| EXERCISE PROMPT |
Reproduce every line of text in the records below word for word, omitting the picture markers.

| DATA FOR THIS TASK |
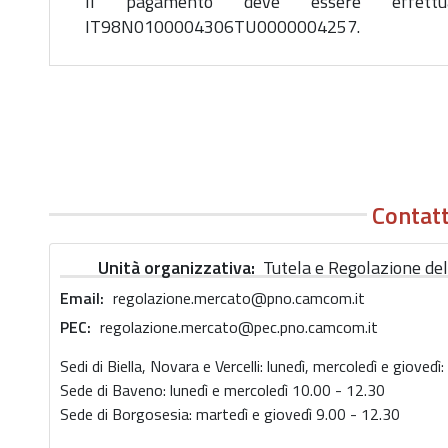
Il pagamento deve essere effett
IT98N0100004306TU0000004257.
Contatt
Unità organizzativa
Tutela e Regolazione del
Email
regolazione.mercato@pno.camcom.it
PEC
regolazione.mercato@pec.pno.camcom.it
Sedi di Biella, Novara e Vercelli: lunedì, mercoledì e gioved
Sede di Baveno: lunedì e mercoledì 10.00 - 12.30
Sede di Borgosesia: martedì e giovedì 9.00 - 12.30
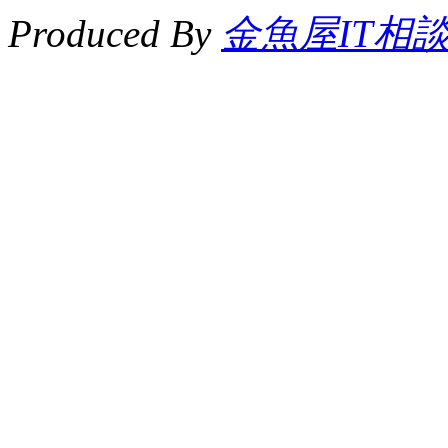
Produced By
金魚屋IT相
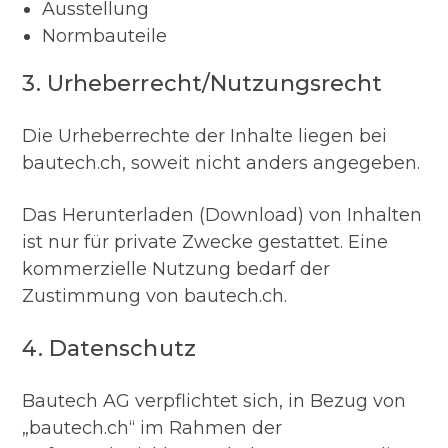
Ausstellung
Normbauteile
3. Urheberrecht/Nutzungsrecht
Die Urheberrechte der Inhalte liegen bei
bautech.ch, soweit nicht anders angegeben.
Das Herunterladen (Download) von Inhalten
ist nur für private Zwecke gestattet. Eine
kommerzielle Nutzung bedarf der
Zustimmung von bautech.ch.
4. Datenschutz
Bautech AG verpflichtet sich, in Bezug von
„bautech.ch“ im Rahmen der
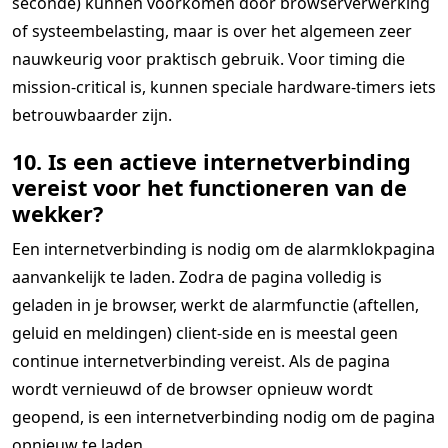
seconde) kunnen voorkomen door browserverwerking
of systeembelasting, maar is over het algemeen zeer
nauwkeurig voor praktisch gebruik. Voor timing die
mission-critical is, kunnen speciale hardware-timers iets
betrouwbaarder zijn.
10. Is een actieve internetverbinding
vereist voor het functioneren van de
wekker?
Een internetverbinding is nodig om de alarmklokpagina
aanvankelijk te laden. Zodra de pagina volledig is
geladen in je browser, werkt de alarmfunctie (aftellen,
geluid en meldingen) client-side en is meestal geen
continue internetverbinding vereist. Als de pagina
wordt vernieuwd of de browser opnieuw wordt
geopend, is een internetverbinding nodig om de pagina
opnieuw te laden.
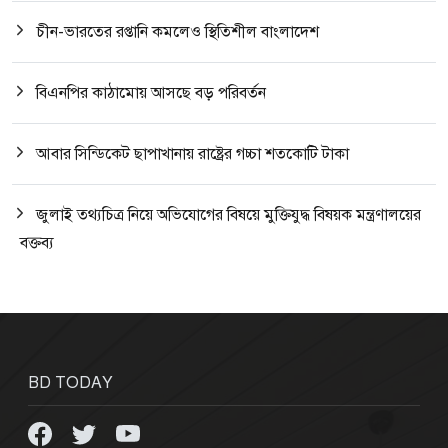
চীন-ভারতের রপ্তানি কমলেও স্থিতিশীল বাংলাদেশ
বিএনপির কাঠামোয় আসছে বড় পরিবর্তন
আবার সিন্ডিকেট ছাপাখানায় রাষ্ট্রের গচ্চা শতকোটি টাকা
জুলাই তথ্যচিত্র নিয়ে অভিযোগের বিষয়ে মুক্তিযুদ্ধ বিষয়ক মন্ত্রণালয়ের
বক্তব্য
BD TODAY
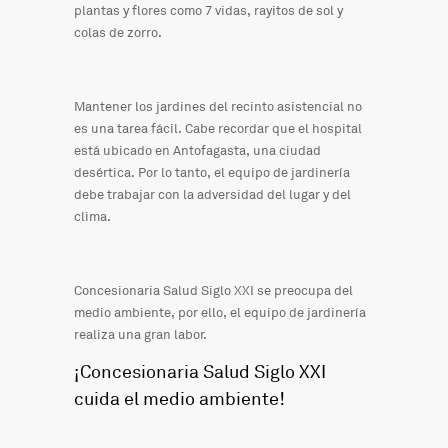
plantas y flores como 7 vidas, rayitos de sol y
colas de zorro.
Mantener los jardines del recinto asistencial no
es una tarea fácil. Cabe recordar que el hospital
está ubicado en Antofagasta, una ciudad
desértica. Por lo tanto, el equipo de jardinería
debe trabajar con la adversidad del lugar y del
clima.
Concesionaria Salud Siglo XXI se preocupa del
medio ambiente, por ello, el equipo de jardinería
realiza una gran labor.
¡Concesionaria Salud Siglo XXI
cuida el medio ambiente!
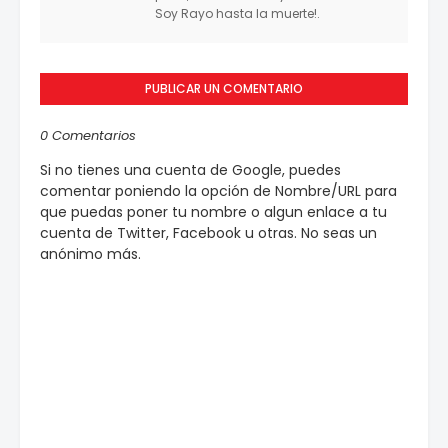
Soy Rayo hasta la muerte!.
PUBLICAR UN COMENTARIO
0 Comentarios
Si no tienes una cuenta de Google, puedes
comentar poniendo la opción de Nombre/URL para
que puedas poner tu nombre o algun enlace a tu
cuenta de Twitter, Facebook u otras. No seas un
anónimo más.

| YOUR SOLUTION |
Il pagamento deve essere effett
IT98N0100004306TU0000004257.
Contatt
Unità organizzativa
Tutela e Regolazione del
Email
regolazione.mercato@pno.camcom.it
PEC
regolazione.mercato@pec.pno.camcom.it
Sedi di Biella, Novara e Vercelli: lunedì, mercoledì e gioved
Sede di Baveno: lunedì e mercoledì 10.00 - 12.30
Sede di Borgosesia: martedì e giovedì 9.00 - 12.30
Produced By
金魚屋IT相
Ausstellung
Normbauteile
3. Urheberrecht/Nutzungsrecht
Die Urheberrechte der Inhalte liegen bei
bautech.ch, soweit nicht anders angegeben.
Das Herunterladen (Download) von Inhalten
ist nur für private Zwecke gestattet. Eine
kommerzielle Nutzung bedarf der
Zustimmung von bautech.ch.
4. Datenschutz
Bautech AG verpflichtet sich, in Bezug von
„bautech.ch“ im Rahmen der
seconde) kunnen voorkomen door browserverwerking
of systeembelasting, maar is over het algemeen zeer
nauwkeurig voor praktisch gebruik. Voor timing die
mission-critical is, kunnen speciale hardware-timers iets
betrouwbaarder zijn.
10. Is een actieve internetverbinding
vereist voor het functioneren van de
wekker?
Een internetverbinding is nodig om de alarmklokpagina
aanvankelijk te laden. Zodra de pagina volledig is
geladen in je browser, werkt de alarmfunctie (aftellen,
geluid en meldingen) client-side en is meestal geen
continue internetverbinding vereist. Als de pagina
wordt vernieuwd of de browser opnieuw wordt
geopend, is een internetverbinding nodig om de pagina
opnieuw te laden.
চীন-ভারতের রপ্তানি কমলেও স্থিতিশীল বাংলাদেশ
বিএনপির কাঠামোয় আসছে বড় পরিবর্তন
আবার সিন্ডিকেট ছাপাখানায় রাষ্ট্রের গচ্চা শতকোটি টাকা
জুলাই তথ্যচিত্র নিয়ে অভিযোগের বিষয়ে মুক্তিযুদ্ধ বিষয়ক মন্ত্রণালয়ের
বক্তব্য
BD TODAY
plantas y flores como 7 vidas, rayitos de sol y
colas de zorro.
Mantener los jardines del recinto asistencial no
es una tarea fácil. Cabe recordar que el hospital
está ubicado en Antofagasta, una ciudad
desértica. Por lo tanto, el equipo de jardinería
debe trabajar con la adversidad del lugar y del
clima.
Concesionaria Salud Siglo XXI se preocupa del
medio ambiente, por ello, el equipo de jardinería
realiza una gran labor.
¡Concesionaria Salud Siglo XXI
cuida el medio ambiente!
Soy Rayo hasta la muerte!.
PUBLICAR UN COMENTARIO
0 Comentarios
Si no tienes una cuenta de Google, puedes
comentar poniendo la opción de Nombre/URL para
que puedas poner tu nombre o algun enlace a tu
cuenta de Twitter, Facebook u otras. No seas un
anónimo más.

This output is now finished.